AIT SAADA, mon village natal

AIT SAADA, mon village natal

Récits et Images de la lointaine Kabylie ou les Chroniques d'un terroir déchiré entre traditions et modernité.


Nuit des longs couteaux

Publié par Idir AIT MOHAND ou Matricule S/5341 sur 22 Juin 2012, 22:27pm

Catégories : #Mes articles

 

« La pire des horreurs !!! Abraham, père des religions monothéistes, a failli immoler son propre fils sur instructions de Dieu ! Le premier assassinat sur terre, remonterait à la genèse avec les deux fils d’Adam. Le tueur d’une personne est un assassin. Celui qui en tue plusieurs est un tueur en série. Quand on tue sans compter, on le fait pour raisons d’Etat et lorsque le nombre reste indéfini, on le fait pour Dieu au nom de la foi ! Non, je refuse de regarder cette abomination !!!!

Les égorgements récents ne font que remuer le couteau dans la plaie et me renvoient aux égorgements commis pendant la guerre de révolution dont certains de leurs auteurs, encore en vie, passent pour des héros. Parfois, il m’arrive de vomir l’humanité entière, à commencer par moi-même. L’animal a, au moins, le mérite de respecter son statut, pas l’homme ».  Ce commentaire, je l’ai posté suite à la lecture d’un article appuyé d’une vidéo qu’un ami à partagée sur facebook.

Pour mieux comprendre ma réaction, il faut avoir un regard d’enfant qui a subi la guerre d’Algérie d’un côté comme de l’autre. Lorsque l’école a fermé ses portes pour toujours au gamin de 12 ans que j’étais et qu’il ne me restait plus qu’à vivre les horreurs de la guerre sans la comprendre ni la juger, il est clair que le traumatisme reste vivace et la phobie du sang me poursuivra jusqu’à la fin.

Oui, durant toute mon adolescence, j’étais hanté à l’idée de recevoir un couteau sur la gorge car les égorgements étaient fréquents pendant la guerre. De mémoire d’enfant, le nain qui accompagnait la troupe de maquisards, ne portait pas d’arme, mais avait une corde et un poignard suspendus à son ceinturon. La corde touchait le sol tellement il était petit. A la djemaa, lieu de repos, il y avait du monde en ces temps où les champs étaient désertés.

- Y a-t-il quelqu’un qui chique ou qui fume parmi vous ? Disait-il de sa voix aussi acérée que son poignard.

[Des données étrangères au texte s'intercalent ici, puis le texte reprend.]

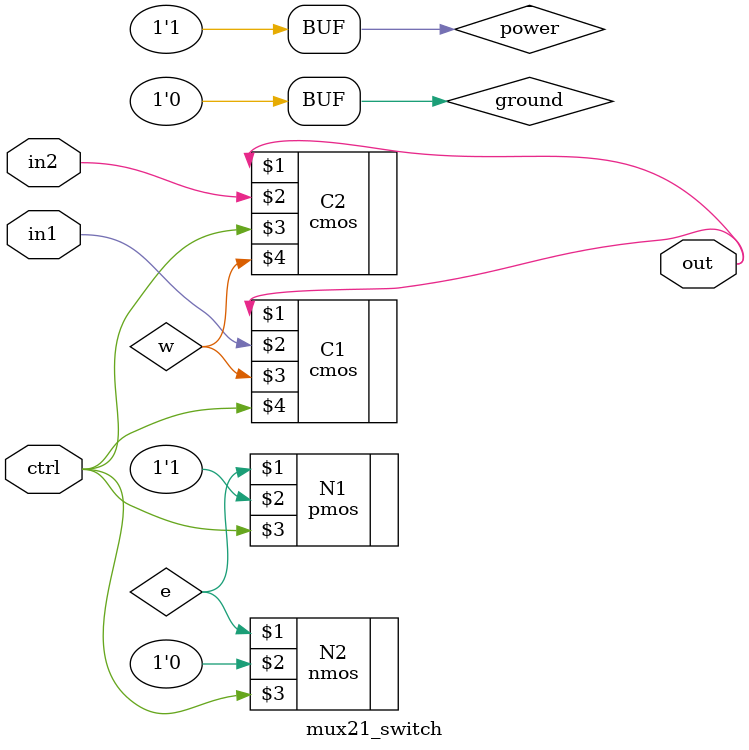
<source format=v>
module mux21_switch (out, ctrl, in1, in2);
   
   output out;                    
   input  ctrl, in1, in2;         
   wire          e;            

   supply1 power;             
   supply0 ground;      
   
   pmos N1 (e, power, ctrl);     
   nmos N2 (e, ground, ctrl);   
   
   cmos C1 (out, in1, w, ctrl);   
   cmos C2 (out, in2, ctrl, w);
   
endmodule

</source>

Au début, la chique et la cigarette étaient punissables d’une amende, mais en cas de récidive, c’était le nez qui sautait, coupé à froid. Par la suite, plus d’amendes et le nez du chiqueur ou du fumeur partait à tous les coups. Les maquisards sniffaient dans les bouches des gens pour dénicher le menteur en cas de réponse négative.

Après l’interrogatoire suivi d’un prêche, le nain sort son poignard de son étui, le fait tourner et le retourner dans tous les sens avant de lancer aux pauvres gens :

- vous savez pourquoi mon poignard tremble? Si vous ne le savez pas, je vais vous le dire :

- il réclame le traître qui est parmi vous ? Allez vite ! Donnez-le-moi que je lui tranche la gorge.

Ces égorgeurs, à l’exemple du nain, étaient des volontaires pour ces actes ignobles. Leurs collègues les appelaient toujours par un pseudo suivi de « le boucher ». De plus, ils poussaient la victime à faire le choix entre la corde et le couteau. Ne supportant plus la torture, la victime finit par parler afin d’abréger sa souffrance, mais le mode exécutoire était toujours le contraire de ce qu’elle avait choisi.

Ce douloureux rappel, ne fait qu’exacerber mon sentiment de rejet d’une espèce du genre humain qui sévit à travers les quatre points cardinaux et qui continue sa progression sur le chemin du mal.